Diagnosis relies on clinical assessment supported by microscopy using potassium hydroxide prepared specimens and culture on Sabouraud dextrose agar in laboratories such as those at Centers for Disease Control and Prevention, Public Health England, Robert Koch Institute, and university mycology labs at Yale School of Medicine and Imperial College London. Molecular diagnostics including PCR assays validated by consortia affiliated with European Centre for Disease Prevention and Control and National Institutes of Health improve species identification. Differential diagnosis considered by clinicians from American Academy of Family Physicians, British Association of Dermatologists, and specialist clinics at Johns Hopkins Hospital include contact dermatitis, psoriasis, erythrasma (caused by Corynebacterium minutissimum), and cutaneous candidiasis managed in infectious disease units at Mayo Clinic.
First-line therapy involves topical antifungals such as azoles and allylamines recommended in guidelines from American Academy of Dermatology, European Academy of Dermatology and Venereology, Royal College of General Practitioners, and state health departments; agents include topical terbinafine, clotrimazole, miconazole, and tolnaftate. Refractory or extensive disease may require oral antifungals like terbinafine, itraconazole, or griseofulvin prescribed in settings like Massachusetts General Hospital or Cleveland Clinic. Adjunctive measures include foot hygiene protocols promoted by World Health Organization guidance, drying agents, footwear modification supported by podiatry services at American Podiatric Medical Association, and treatment of coexistent onychomycosis via dermatology clinics at University of Pennsylvania Health System.

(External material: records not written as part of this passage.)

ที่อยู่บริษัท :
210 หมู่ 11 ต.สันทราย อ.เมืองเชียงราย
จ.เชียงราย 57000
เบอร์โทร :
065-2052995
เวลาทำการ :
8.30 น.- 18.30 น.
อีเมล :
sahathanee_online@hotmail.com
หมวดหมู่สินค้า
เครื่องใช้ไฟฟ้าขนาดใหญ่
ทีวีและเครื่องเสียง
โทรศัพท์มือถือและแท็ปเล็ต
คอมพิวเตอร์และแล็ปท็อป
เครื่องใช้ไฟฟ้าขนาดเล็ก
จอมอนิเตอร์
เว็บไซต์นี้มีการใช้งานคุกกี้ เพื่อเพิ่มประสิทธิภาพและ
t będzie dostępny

Preventive strategies emphasized by public health campaigns at Centers for Disease Control and Prevention, World Health Organization, Public Health England, and local health departments include avoiding barefoot exposure in communal areas, using antifungal powders, rotating footwear, and maintaining foot hygiene advocated by American Podiatric Medical Association and sports medicine programs at Aspetar Orthopaedic and Sports Medicine Hospital, FIFA Medical Centre of Excellence, and university athletic departments such as University of Michigan Athletics.
Prevalence varies by geography, climate, and population, with higher rates reported in tropical regions and among athletes, military personnel, and urban populations in studies from India, Brazil, Nigeria, United States, United Kingdom, Australia, China, South Africa, and surveys led by institutions like World Health Organization and Centers for Disease Control and Prevention. Age distribution shows peak incidence in adolescents and adults in cohort studies from Harvard School of Public Health and Johns Hopkins Bloomberg School of Public Health.

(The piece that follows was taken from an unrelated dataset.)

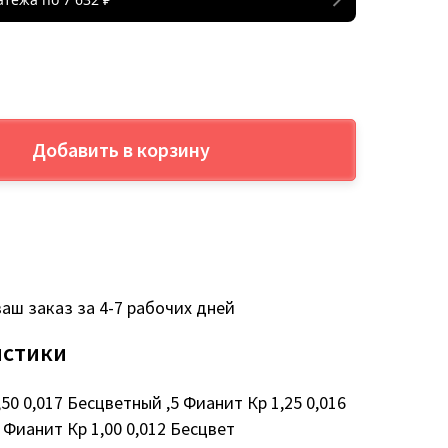
Добавить в корзину
аш заказ за 4-7 рабочих дней
истики
50 0,017 Бесцветный ,5 Фианит Кр 1,25 0,016
 Фианит Кр 1,00 0,012 Бесцвет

Complications include secondary bacterial infection with organisms such as Staphylococcus aureus and Streptococcus pyogenes, cellulitis requiring hospitalization at centers like Johns Hopkins Hospital and chronic onychomycosis that may need systemic therapy as seen in studies from Mayo Clinic and Massachusetts General Hospital. Prognosis is generally favorable with appropriate antifungal therapy, though recurrence is common in longitudinal studies performed by researchers at University of California, Los Angeles and University of Barcelona.